[Opening EXTRACTED DATA section]

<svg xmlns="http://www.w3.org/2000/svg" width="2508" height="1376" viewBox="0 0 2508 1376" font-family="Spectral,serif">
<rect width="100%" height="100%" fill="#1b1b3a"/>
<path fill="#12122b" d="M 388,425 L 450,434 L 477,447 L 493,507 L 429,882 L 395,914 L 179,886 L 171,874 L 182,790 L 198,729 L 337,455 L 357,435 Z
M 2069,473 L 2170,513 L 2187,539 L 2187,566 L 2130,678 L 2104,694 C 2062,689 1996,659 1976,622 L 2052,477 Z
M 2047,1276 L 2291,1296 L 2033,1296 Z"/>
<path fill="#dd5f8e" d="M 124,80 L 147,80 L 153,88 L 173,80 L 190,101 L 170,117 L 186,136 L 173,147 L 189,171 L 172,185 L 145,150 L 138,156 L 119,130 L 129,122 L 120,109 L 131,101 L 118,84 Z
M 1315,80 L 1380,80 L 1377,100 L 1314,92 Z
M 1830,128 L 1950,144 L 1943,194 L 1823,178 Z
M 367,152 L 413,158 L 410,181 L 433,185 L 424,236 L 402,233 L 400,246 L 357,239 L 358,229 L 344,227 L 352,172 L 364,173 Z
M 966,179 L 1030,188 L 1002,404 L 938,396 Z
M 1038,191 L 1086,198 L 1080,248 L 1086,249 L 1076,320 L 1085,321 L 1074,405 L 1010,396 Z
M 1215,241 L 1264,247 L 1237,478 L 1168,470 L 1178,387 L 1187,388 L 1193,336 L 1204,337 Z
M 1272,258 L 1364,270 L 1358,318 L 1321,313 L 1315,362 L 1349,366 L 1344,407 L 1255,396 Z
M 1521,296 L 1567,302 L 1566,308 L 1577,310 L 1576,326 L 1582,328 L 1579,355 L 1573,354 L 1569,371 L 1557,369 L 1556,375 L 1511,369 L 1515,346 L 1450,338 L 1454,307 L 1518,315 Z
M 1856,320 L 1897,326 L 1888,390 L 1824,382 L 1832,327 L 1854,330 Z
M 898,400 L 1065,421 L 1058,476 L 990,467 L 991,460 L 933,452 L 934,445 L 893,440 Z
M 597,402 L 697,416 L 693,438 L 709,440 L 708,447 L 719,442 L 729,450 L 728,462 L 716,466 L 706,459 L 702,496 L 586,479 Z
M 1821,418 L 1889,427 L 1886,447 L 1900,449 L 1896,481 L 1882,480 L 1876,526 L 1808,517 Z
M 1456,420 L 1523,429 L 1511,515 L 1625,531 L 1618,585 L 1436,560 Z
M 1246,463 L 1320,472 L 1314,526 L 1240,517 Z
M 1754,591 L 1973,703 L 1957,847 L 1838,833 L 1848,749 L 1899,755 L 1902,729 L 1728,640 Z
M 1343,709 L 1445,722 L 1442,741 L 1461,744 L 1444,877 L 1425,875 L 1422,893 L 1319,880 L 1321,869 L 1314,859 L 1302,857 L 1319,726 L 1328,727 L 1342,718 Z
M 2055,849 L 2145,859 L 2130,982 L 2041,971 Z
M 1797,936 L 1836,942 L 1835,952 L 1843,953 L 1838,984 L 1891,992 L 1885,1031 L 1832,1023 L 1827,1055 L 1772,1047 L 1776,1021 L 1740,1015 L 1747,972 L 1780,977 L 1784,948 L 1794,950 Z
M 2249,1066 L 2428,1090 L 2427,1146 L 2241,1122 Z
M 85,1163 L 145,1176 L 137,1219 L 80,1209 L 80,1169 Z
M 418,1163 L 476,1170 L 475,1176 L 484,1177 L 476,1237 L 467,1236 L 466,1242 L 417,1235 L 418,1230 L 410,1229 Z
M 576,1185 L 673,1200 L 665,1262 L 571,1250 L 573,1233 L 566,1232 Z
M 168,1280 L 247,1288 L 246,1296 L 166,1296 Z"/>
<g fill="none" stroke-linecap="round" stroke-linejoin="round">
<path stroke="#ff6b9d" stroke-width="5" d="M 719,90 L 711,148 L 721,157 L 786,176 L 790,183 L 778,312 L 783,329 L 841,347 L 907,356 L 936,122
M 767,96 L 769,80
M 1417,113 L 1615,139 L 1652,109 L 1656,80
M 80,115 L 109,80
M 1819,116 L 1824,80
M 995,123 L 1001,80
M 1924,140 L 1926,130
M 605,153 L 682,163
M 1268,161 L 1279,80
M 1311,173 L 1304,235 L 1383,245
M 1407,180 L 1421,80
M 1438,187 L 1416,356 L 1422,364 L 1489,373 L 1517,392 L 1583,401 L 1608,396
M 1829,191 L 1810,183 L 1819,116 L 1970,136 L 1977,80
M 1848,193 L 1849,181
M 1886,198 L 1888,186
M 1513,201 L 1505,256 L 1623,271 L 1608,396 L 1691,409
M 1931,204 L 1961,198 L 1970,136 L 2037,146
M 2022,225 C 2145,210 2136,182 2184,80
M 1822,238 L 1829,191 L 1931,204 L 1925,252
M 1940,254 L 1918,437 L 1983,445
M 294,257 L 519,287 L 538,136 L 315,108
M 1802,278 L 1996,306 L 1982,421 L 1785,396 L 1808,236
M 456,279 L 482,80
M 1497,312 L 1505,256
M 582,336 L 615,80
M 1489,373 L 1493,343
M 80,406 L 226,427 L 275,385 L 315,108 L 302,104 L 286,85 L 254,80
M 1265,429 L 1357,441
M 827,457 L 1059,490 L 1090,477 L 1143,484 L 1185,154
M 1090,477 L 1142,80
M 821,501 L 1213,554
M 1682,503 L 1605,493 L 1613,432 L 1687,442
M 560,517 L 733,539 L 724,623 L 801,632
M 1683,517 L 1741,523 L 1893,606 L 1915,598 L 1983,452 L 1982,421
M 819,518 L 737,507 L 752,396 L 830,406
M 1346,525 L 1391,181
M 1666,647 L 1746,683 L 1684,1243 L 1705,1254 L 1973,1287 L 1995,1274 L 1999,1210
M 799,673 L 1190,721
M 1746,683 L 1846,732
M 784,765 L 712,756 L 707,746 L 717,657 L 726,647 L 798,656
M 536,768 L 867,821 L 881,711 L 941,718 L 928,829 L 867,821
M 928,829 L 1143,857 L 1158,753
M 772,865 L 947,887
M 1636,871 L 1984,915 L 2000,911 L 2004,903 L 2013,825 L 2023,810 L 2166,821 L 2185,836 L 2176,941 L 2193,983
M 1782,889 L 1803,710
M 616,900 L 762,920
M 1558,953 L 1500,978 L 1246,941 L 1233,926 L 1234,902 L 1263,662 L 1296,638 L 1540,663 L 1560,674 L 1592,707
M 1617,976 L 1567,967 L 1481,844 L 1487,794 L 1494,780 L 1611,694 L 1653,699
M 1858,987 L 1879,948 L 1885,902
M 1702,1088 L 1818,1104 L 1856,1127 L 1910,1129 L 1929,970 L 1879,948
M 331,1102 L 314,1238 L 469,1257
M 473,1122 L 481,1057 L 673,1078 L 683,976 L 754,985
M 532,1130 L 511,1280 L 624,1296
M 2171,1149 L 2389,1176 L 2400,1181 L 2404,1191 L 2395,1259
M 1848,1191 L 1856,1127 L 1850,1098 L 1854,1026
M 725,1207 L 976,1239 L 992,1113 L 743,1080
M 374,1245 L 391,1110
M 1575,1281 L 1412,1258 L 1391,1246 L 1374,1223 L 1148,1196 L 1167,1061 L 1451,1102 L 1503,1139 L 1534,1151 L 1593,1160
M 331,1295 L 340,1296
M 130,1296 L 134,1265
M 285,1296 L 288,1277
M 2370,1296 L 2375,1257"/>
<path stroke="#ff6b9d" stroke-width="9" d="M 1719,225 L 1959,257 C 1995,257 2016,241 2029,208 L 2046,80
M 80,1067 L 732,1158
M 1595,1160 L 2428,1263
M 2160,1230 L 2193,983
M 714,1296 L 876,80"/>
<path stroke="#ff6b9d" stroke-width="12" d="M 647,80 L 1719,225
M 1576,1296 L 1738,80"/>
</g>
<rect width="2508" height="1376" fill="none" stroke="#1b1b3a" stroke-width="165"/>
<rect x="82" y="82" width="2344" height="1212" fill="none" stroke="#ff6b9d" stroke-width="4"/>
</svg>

[Closing EXTRACTED DATA section]

PROBLEM TO SOLVE:
You are asked to reproduce word for word the line containing "M 2370,1296 L" and every subsequent line through the end of the entries.

OUTPUT OF THE TASK:
M 2370,1296 L 2375,1257"/>
<path stroke="#ff6b9d" stroke-width="9" d="M 1719,225 L 1959,257 C 1995,257 2016,241 2029,208 L 2046,80
M 80,1067 L 732,1158
M 1595,1160 L 2428,1263
M 2160,1230 L 2193,983
M 714,1296 L 876,80"/>
<path stroke="#ff6b9d" stroke-width="12" d="M 647,80 L 1719,225
M 1576,1296 L 1738,80"/>
</g>
<rect width="2508" height="1376" fill="none" stroke="#1b1b3a" stroke-width="165"/>
<rect x="82" y="82" width="2344" height="1212" fill="none" stroke="#ff6b9d" stroke-width="4"/>
</svg>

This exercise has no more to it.